Should I consider a 0% p.a. car loan?

0% p.a. finance offers are often advertised by dealerships and car manufacturers. At first glance, it can seem highly attractive, as it looks like it’d save you a massive amount over the life of the loan. However, there are a few things to keep in mind:

  • Dealerships may inflate the purchase price of the vehicle to compensate for the lack of interest, which could partly or entirely cancel out the savings from the 0% p.a. loan.
  • Some 0% p.a. loans come with short interest-free periods, after which the loan reverts to a higher rate.
  • 0% p.a. interest doesn’t mean 0% p.a. comparison rate. When you factor fees into your loan, you’ll find you’re paying much more than you’d think.
  • These rates are available for applicants with strong profiles, not just anyone. If your credit report isn’t perfect, you’re unlikely to be approved for the basement rate.
  • You may be required to repay your loan over a shorter term, which might not be affordable for you.
Do car dealerships use banks to lend money?
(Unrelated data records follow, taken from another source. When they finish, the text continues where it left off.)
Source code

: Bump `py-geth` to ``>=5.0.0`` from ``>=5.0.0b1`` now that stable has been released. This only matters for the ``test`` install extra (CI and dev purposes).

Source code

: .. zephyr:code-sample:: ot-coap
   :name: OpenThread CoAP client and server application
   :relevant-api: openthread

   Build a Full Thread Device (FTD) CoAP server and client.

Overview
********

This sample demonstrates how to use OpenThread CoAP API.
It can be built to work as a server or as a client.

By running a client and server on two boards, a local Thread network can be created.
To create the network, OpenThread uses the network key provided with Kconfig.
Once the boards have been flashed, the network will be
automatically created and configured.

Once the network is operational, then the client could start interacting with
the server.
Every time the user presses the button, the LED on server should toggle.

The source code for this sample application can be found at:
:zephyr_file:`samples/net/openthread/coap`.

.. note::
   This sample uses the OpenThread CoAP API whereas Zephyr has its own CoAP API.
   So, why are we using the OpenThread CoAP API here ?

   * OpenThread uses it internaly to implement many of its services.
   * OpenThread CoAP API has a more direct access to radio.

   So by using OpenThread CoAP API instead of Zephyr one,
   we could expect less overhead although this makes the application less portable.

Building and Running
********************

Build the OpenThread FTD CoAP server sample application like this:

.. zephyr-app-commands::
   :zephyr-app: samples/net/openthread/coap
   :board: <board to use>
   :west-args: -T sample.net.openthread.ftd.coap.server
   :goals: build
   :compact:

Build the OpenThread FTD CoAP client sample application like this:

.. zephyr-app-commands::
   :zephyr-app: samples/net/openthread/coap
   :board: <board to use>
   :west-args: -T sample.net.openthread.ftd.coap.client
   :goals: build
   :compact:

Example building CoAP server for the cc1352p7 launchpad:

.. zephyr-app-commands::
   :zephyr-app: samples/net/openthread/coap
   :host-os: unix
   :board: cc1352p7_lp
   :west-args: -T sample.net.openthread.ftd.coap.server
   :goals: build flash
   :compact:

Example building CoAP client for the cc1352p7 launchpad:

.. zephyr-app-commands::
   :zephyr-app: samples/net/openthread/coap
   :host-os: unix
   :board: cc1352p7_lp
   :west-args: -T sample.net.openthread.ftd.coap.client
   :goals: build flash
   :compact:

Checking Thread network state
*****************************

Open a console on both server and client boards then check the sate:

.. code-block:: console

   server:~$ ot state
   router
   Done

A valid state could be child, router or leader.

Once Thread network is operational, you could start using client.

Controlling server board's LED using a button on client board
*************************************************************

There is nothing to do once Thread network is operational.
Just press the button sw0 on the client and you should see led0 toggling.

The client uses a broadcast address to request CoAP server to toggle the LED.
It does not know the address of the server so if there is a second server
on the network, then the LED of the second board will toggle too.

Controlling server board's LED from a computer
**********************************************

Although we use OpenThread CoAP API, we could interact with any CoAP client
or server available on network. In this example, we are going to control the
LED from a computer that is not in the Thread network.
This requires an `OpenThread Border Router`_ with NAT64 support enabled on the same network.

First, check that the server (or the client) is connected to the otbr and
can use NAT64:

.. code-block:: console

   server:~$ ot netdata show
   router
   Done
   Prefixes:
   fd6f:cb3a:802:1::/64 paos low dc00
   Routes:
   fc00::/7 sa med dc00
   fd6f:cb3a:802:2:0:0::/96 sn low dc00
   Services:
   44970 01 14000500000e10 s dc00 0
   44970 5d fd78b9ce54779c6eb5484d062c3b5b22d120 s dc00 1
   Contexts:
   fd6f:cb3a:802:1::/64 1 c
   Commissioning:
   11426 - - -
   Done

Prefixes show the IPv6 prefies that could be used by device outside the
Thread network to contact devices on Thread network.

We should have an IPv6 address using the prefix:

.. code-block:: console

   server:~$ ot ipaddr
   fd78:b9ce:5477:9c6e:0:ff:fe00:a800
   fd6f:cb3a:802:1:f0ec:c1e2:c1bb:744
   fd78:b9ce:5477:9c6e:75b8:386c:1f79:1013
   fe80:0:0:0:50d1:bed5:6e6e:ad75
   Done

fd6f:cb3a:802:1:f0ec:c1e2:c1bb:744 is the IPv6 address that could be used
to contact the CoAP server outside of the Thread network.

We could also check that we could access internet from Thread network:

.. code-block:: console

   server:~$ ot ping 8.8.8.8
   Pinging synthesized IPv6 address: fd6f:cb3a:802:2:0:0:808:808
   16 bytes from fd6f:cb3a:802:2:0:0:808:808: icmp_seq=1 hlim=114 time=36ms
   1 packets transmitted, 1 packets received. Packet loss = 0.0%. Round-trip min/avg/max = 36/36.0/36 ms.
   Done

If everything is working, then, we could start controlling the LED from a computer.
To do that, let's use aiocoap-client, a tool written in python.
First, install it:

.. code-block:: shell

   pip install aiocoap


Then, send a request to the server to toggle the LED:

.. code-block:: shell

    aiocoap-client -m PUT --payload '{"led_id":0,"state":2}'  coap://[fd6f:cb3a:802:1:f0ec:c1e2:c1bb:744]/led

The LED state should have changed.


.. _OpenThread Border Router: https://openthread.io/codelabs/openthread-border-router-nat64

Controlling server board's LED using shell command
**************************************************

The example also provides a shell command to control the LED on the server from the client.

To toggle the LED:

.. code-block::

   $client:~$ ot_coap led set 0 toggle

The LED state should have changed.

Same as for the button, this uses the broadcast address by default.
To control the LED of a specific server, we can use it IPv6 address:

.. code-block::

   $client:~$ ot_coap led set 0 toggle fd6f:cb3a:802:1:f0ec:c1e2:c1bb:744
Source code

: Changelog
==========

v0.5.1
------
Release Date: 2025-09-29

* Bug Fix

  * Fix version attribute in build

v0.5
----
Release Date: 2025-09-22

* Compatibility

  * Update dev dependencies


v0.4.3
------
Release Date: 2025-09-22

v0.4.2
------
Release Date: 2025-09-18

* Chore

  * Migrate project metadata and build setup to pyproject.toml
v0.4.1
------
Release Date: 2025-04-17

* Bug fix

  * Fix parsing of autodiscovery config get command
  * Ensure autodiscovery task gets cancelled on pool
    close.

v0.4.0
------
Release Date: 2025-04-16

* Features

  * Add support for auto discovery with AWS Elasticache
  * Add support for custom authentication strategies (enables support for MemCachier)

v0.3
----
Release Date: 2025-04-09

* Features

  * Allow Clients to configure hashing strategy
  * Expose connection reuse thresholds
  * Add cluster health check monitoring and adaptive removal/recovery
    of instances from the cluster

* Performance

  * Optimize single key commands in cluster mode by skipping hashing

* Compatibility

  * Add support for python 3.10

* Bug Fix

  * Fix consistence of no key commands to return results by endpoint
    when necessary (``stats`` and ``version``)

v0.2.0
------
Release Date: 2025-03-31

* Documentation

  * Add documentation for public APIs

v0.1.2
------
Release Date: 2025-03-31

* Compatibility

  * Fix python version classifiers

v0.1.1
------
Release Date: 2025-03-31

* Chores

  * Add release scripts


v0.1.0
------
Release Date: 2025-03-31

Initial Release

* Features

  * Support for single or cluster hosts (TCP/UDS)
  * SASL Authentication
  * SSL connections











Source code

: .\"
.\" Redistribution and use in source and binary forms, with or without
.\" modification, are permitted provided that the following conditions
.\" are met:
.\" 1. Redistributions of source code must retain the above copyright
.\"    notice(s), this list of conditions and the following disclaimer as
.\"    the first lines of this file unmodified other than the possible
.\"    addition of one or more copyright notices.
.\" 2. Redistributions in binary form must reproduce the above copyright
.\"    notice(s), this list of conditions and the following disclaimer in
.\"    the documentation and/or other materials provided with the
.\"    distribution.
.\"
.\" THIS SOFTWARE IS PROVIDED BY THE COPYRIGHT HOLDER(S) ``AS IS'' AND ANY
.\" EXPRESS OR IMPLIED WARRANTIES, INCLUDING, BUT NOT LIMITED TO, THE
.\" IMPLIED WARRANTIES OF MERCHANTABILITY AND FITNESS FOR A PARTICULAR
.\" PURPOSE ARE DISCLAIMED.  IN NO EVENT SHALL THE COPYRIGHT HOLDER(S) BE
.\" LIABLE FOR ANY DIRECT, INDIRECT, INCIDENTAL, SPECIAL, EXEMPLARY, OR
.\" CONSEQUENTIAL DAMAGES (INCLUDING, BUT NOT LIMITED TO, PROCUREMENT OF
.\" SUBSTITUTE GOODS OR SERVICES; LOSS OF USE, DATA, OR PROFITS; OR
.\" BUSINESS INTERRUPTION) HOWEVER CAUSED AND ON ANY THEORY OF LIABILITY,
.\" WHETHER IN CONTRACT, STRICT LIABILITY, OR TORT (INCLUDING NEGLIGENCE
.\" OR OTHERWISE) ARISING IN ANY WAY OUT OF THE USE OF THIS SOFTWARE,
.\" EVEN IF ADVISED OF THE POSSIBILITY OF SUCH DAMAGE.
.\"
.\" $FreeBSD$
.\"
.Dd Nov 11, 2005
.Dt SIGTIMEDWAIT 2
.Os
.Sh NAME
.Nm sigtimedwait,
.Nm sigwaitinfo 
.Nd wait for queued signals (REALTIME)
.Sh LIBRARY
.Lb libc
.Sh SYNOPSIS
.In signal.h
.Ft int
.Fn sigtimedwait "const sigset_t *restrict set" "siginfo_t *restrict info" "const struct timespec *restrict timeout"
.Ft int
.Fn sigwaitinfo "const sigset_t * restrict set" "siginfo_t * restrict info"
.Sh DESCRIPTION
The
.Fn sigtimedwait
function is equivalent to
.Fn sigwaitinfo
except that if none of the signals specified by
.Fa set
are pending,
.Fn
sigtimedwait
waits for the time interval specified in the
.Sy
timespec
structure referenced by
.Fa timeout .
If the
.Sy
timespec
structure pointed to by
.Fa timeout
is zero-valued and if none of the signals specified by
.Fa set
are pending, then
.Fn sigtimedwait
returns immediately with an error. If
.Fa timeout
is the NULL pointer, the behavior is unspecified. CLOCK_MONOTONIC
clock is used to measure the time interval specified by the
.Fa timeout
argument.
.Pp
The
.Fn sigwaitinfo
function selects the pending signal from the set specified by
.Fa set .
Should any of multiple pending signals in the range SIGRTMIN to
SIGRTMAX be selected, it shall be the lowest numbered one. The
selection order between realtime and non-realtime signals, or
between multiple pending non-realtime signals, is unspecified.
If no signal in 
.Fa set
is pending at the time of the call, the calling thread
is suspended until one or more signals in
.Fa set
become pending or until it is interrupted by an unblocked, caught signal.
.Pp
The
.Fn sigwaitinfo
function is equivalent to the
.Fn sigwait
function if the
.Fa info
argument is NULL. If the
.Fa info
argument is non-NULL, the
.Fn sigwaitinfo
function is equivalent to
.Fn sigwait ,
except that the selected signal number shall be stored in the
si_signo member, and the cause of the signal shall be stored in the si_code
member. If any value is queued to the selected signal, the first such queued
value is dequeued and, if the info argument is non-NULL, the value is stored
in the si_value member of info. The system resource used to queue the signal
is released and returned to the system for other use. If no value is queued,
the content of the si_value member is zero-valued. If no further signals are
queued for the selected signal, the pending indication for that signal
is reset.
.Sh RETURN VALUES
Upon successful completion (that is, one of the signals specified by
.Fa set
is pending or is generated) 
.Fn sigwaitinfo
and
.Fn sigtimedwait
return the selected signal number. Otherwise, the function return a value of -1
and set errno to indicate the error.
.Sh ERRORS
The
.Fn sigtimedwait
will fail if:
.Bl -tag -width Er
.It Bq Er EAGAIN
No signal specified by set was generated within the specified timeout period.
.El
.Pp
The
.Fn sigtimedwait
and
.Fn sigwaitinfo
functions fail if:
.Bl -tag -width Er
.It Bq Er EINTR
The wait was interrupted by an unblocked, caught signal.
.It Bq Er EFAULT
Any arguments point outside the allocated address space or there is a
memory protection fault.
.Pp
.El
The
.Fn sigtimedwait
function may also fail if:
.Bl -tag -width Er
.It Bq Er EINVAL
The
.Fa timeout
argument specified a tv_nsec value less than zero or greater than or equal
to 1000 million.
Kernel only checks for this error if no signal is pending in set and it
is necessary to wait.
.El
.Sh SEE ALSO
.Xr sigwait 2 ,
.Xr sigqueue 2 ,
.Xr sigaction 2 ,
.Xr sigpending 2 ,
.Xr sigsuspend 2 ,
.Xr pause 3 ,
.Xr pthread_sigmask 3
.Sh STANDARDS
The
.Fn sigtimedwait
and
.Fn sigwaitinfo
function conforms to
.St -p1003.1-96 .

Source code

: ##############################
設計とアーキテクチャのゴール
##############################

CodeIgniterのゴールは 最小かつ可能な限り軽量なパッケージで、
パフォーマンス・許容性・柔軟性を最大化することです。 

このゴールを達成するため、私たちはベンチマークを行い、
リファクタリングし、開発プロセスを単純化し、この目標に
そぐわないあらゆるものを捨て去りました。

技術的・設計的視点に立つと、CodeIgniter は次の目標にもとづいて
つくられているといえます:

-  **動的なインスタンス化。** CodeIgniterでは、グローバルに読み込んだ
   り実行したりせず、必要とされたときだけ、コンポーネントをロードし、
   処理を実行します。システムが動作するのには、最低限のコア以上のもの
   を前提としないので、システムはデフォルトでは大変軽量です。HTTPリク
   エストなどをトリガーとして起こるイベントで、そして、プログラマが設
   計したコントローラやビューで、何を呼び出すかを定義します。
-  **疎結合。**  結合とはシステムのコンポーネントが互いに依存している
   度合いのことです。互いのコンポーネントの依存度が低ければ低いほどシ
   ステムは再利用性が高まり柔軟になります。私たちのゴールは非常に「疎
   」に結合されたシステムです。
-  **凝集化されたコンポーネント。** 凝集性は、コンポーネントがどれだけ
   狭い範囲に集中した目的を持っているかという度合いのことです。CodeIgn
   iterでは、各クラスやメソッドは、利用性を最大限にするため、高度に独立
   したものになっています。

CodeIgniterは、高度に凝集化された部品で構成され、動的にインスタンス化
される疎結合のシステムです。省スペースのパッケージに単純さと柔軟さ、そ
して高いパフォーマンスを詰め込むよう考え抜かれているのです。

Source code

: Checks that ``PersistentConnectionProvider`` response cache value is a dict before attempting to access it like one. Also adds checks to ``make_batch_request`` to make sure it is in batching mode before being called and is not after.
Yes – many dealerships are partnered with a handful of bank and non-bank lenders to help them approve car loan applications. This means that you’re often receiving a similar service to what you’d get through a broker, but with fewer options to compare and more dealership-specific drawbacks.

In some cases, dealers will provide their own finance, rather than rely on third-party lenders. This is especially the case for larger car manufacturers.

Which finance option puts you in a new car faster?

Both options can be turned around within a day or two at their fastest, potentially even on the same day, but dealer finance is considered the quicker option of the two. If convenience is what you’re after, it’s important to weigh up the possibly small difference between dealer finance and a standard car loan with all the other considerations discussed above.